Even though the periods during which I am asleep and unaware still remain brief and infrequent (victory!), it has always bothered me that my attendants remain unobserved during these times. No doubt they spend this period given to many wanton and idle activities.
However, I have recently and rather unexpectedly come upon a remedy.
The other day, sometime during the midnight hours, when the attendants seemed most likely to be idle, I was protesting an insult they had wrought upon me (for that I will write a fresh entry) and instead of the usual patting, shushing, application of soothing music, offering of libations and serenading in her cracked and tired voice, the tall attendant exclaimed “Stuff It,” removed me from my quarters and brought me to their sad billet.

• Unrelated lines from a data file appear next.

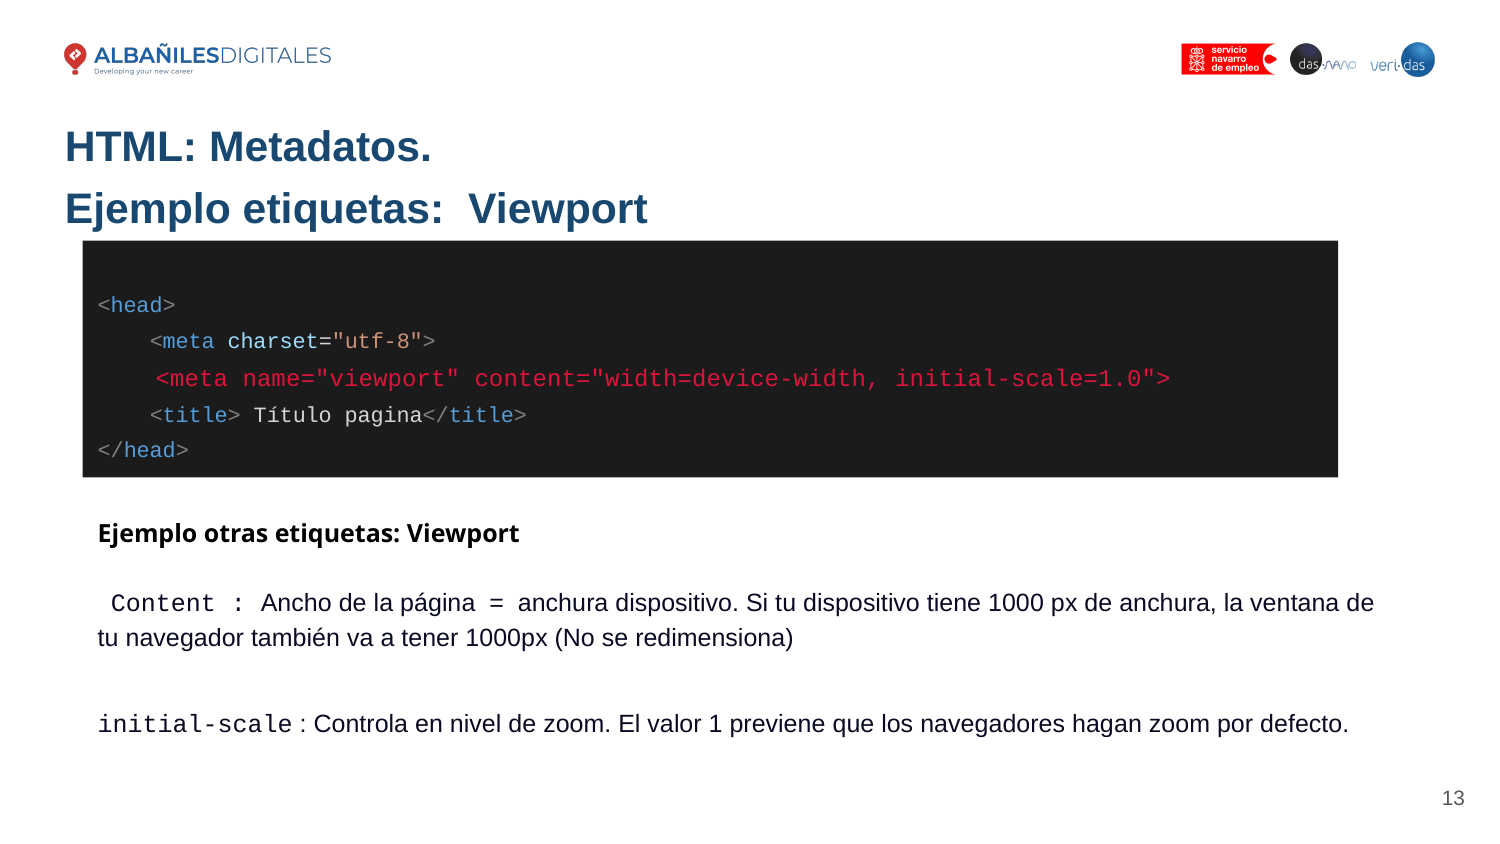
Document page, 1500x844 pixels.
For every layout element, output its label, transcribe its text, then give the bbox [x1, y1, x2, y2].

text_box HTML: Metadatos. Ejemplo etiquetas: Viewport [64, 109, 1479, 232]
picture [1290, 43, 1356, 75]
slide_number <number> [1389, 764, 1480, 830]
text_box Ejemplo otras etiquetas: Viewport Content : Ancho de la página = anchura dispositivo. Si tu dispositivo tiene 1000 px de anchura, la ventana de tu navegador también va a tener 1000px (No se redimensiona) initial-scale : Controla en nivel de zoom. El valor 1 previene que los navegadores hagan zoom por defecto. [82, 498, 1418, 753]
picture [1181, 43, 1277, 75]
picture [64, 43, 332, 75]
text_box <head> <meta charset="utf-8"> <meta name="viewport" content="width=device-width, initial-scale=1.0"> <title> Título pagina</title> </head> [82, 240, 1339, 478]
picture [1370, 42, 1435, 77]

I was, of course, initially enraged by the indignity of joining them in their pathetic chambers, as there is not even one row of bars next to the heap of rags they laze about on (I suppose this is because their lives are so cheap that no one cares if they fall to their deaths). Nor have they the device which assures the world of my breath (my life is so valuable that its vital signs must be constantly monitored).
However, while attempting to strike both of them simultaneously, I made the serendipitous discovery that, with some small maneuvering on my part, their lowly slab can offer even more peace of mind and therefore restful slumber than my usual berthings.
I have found that if I rotate myself in a particular manner horizontally between them, I am able to place a set of limbs on each of their faces respectively in such a way that the smallest shift of any part of my person will rouse both attendants from their loafing.
I find this position of repose and the regular disruptions it affords me to inflict upon my attendants’ torpidity to have upon me a not unsubstantial soporific effect, and I am now resting better than ever.